> [Texte d'étude]
###
Quoi de neuf sur le front de la digitalisation des RH ? Le 22 novembre dernier, à Station F, l’ANDRH organisait la 5e édition de son Prix du DRH Numérique. Objectif : promouvoir les acteurs RH qui innovent dans leur organisation, valoriser les bonnes pratiques, identifier les tendances… Tout en montrant par l’exemple la façon dont la fonction RH se transforme en lien avec le numérique. 4 lauréats ont été distingués : nous les avons interviewé pour vous. 4 portraits, 4 exemples de digital RH en 2018, en ordre alphabétique pour ne pas faire de jaloux !

 

Christophe Barré, DRH de l’OPPBTP : « les collaborateurs nous poussent dans la transformation »

Christophe Barré a reçu le prix « Transformation numérique » pour son action conduite au sein de l’OPPBTP, l’organe « santé et prévention » des professions du bâtiment et des travaux publics. Le prix, en l’occurrence, ne récompense pas  une action précise, mais une démarche : celle du plan stratégique « Horizon 2020 », mis en place pour la période 2016-2020 – après un premier plan 2010-2015. Un plan qui articule intelligemment digital et transformation de la fonction RH.

« Le plan Horizons 2020 était pour nous l’occasion de nous recentrer sur notre mission », explique Christophe Barré, « autour des trois thèmes majeurs de notre activité : mobiliser les entreprises autour de la prévention ; faciliter le partage d’informations et de pratiques ; accompagner les entreprises sur ces thématiques ». Pour améliorer la performance de l’organisation sur ces trois axes, deux types de moyens sont ciblés : le digital et la formation. Le plan stratégique se traduit d’abord par des solutions nouvelles apportées aux clients, les entreprises du BTP. Sa finalité n’est donc pas spécifiquement RH, mais il intègre la fonction RH en soutien à son déploiement.

D’abord en matière de formation, avec dès le début « un énorme travail de développement des compétences, notamment digitales ». Ensuite en communication interne, avec la création d’outils digitaux, le recours à l’intranet, aux réseaux sociaux internes, à la visioconférence… Mais aussi en matière de management : l’intelligence des collaborateurs est mobilisée, par le biais du « réseau des éclaireurs, composé de 20 collaborateurs chargés de rester en veille sur la façon dont le digital transforme les métiers du BTP. »

D’autres dimensions du plan sont « plus directement liées aux conditions de travail des collaborateurs » : un accord de télétravail a été signé avec les 4 organisations syndicales présentes dans l’entreprise. Une quarantaine de collaborateurs (sur 325) le pratiquent déjà.

Surtout, « du côté de la fonction RH, le plan stratégique nous a beaucoup impactés sans que nous nous en rendions compte. » Le changement a pris diverses formes. On peut mentionner le vote électronique dans les élections professionnelles, la dématérialisation des bulletins de paie (92% des salariés ont adhéré), l’utilisation du e-learning, mais aussi l’installation d’un SIRH qui « nous a permis de digitaliser le recrutement, la gestion du personnel, la conception et le déploiement du plan de formation… »
###
> [Extrait de données]
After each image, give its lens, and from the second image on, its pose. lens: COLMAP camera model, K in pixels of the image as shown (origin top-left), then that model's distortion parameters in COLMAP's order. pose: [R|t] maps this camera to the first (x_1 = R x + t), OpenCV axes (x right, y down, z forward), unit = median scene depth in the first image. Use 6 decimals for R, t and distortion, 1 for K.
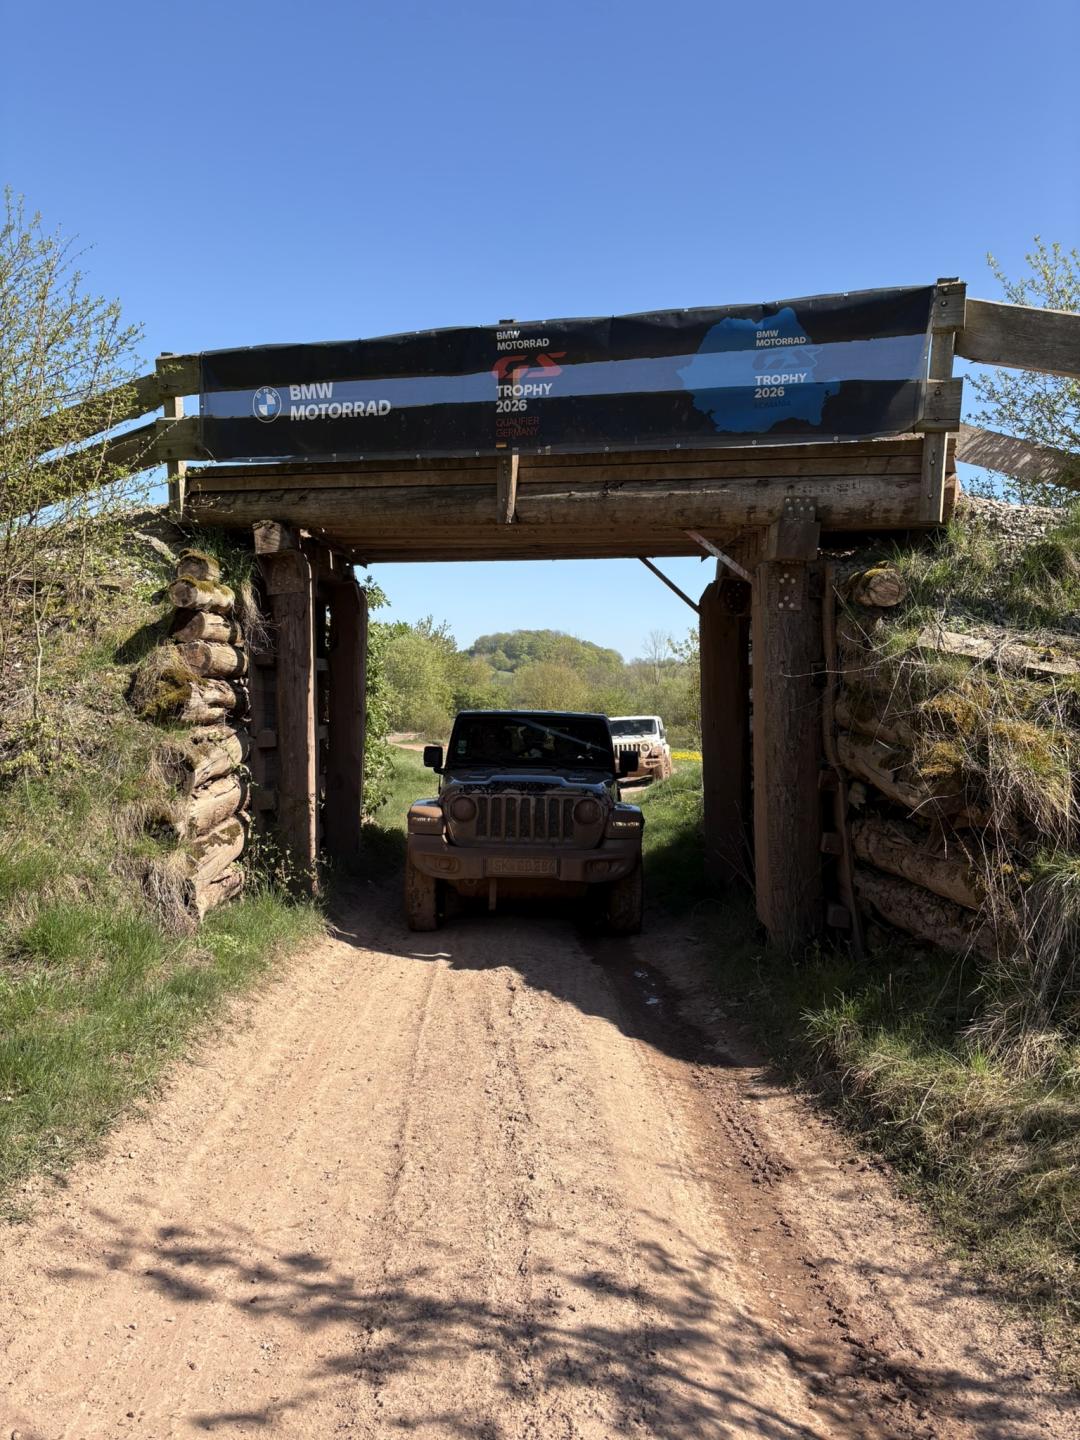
lens RADIAL K [[1096.5, 0, 538.9], [0, 1096.5, 722.3], [0, 0, 1]] dist [-0.000727, -0.025872]
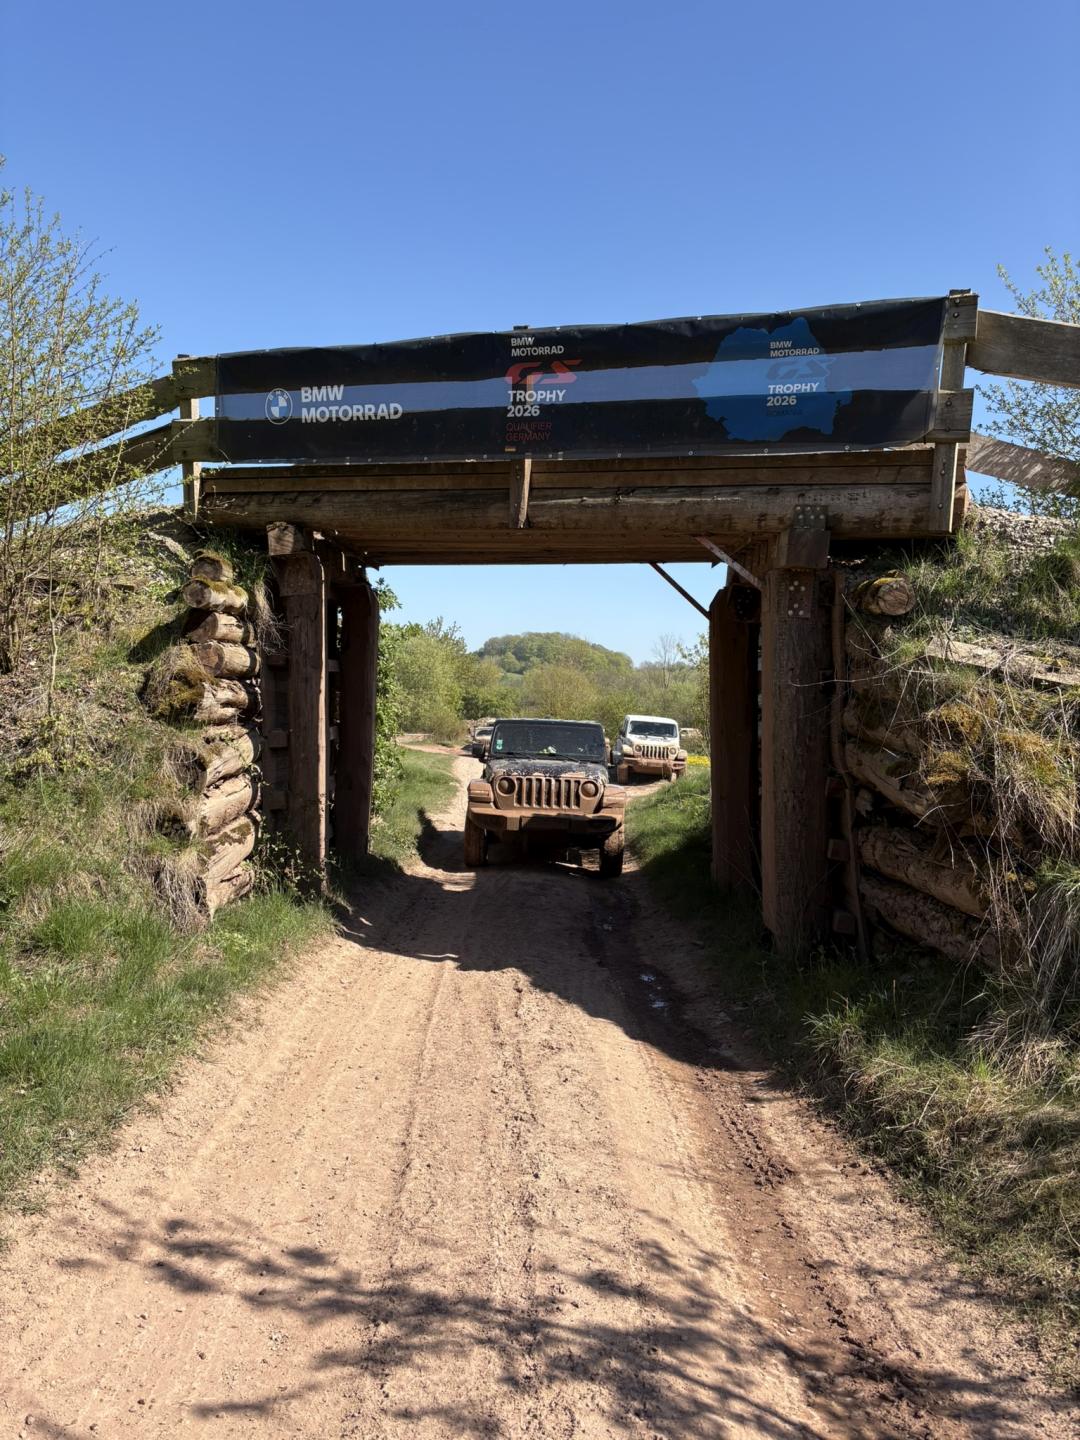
###
> [Consigne 1] Recopiez mot pour mot le passage du texte sur le Prix du DRH Numérique allant de « D’autres dimensions du » à « le pratiquent déjà. ».
> [Consigne 2] Veuillez énumérer les trois thèmes majeurs d'activité que Christophe Barré cite dans le texte sur le Prix du DRH Numérique.
> [Consigne 3] Prolongez le texte sur le Prix du DRH Numérique à partir de sa dernière phrase.
Les données n'ont aucun rapport avec le texte sur le Prix du DRH Numérique.

> [Réponse rédigée 1]
D’autres dimensions du plan sont « plus directement liées aux conditions de travail des collaborateurs » : un accord de télétravail a été signé avec les 4 organisations syndicales présentes dans l’entreprise. Une quarantaine de collaborateurs (sur 325) le pratiquent déjà.

> [Réponse rédigée 2]
- Mobiliser les entreprises autour de la prévention
- Faciliter le partage d'informations et de pratiques
- Accompagner les entreprises sur ces thématiques

> [Réponse rédigée 3]
Un travail a également été conduit sur la marque employeur. La page LinkedIn de l’OPPBTP est passée en à peine un an de 600 à 8300 abonnés, grâce à la participation des collaborateurs, « qui ont vraiment joué le jeu ».

Qu’est-ce qui a permis ce succès ? « Nous avons fait de la conduite du changement en respectant les bases de l’exercice : avoir une vision claire de là où on souhaite aller ; prendre le temps nécessaire ; accompagner les gens dans la transition ; accepter que les changements aillent parfois un peu moins vite que ce que l’on avait anticipé. […] Aujourd’hui », conclut le DRH, « ce sont les collaborateurs qui nous poussent à aller plus vite, par exemple en nous intéressant à la robotisation… »

 

Samuel Dewitte, DRH de Hopps Group : Job Hopps, ou la « Social digital attitude »

Le prix du DRH numérique a été décerné à Samuel Dewitte, pour la mise en place d’une application originale et innovante : Job Hopps. Le principe : permettre à des salariés en CDI à temps partiel de trouver à proximité un autre CDI complémentaire. Avec, pour l’entreprise, le bénéfice d’un turnover en baisse.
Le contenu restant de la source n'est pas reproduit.